Task to carry out => From the records below, find each line with the string "elbow" and copy it.

= = =

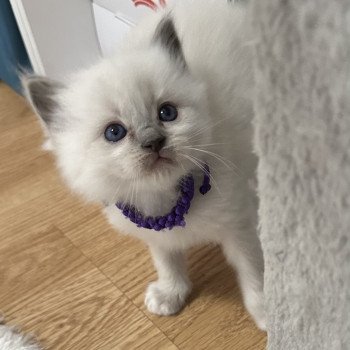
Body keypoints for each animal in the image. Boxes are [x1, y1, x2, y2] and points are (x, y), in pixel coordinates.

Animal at [23, 0, 266, 330]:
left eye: (167, 113)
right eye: (114, 132)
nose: (154, 141)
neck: (164, 199)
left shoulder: (238, 227)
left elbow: (253, 272)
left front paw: (269, 312)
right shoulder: (155, 232)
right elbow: (167, 262)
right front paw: (171, 293)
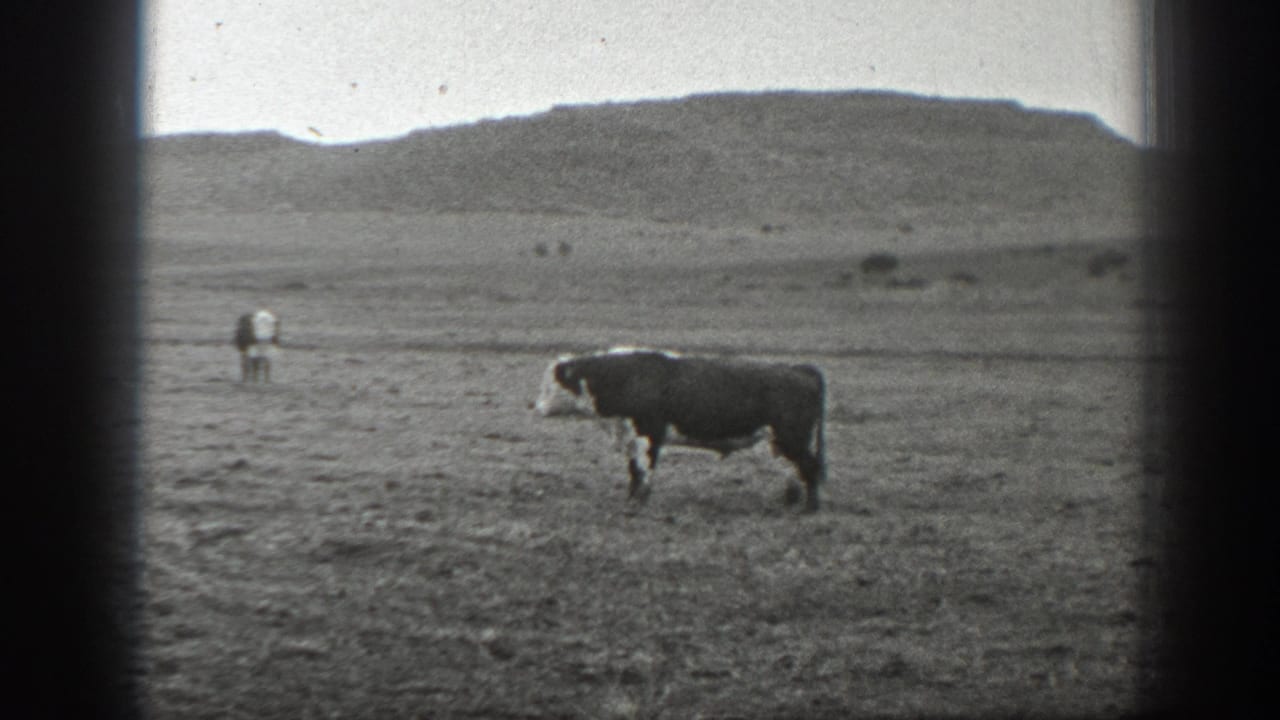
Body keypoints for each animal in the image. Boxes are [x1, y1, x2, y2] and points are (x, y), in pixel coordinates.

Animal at [535, 348, 827, 511]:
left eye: (551, 384)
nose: (534, 406)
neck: (625, 378)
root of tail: (798, 369)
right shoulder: (632, 439)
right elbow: (633, 470)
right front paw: (631, 498)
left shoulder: (649, 435)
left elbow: (644, 470)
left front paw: (639, 501)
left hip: (793, 438)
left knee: (810, 468)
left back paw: (809, 508)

= = =

Exercise response =>
left elbow: (253, 272)
right elbow: (167, 262)
right elbow: (633, 470)
left elbow: (644, 470)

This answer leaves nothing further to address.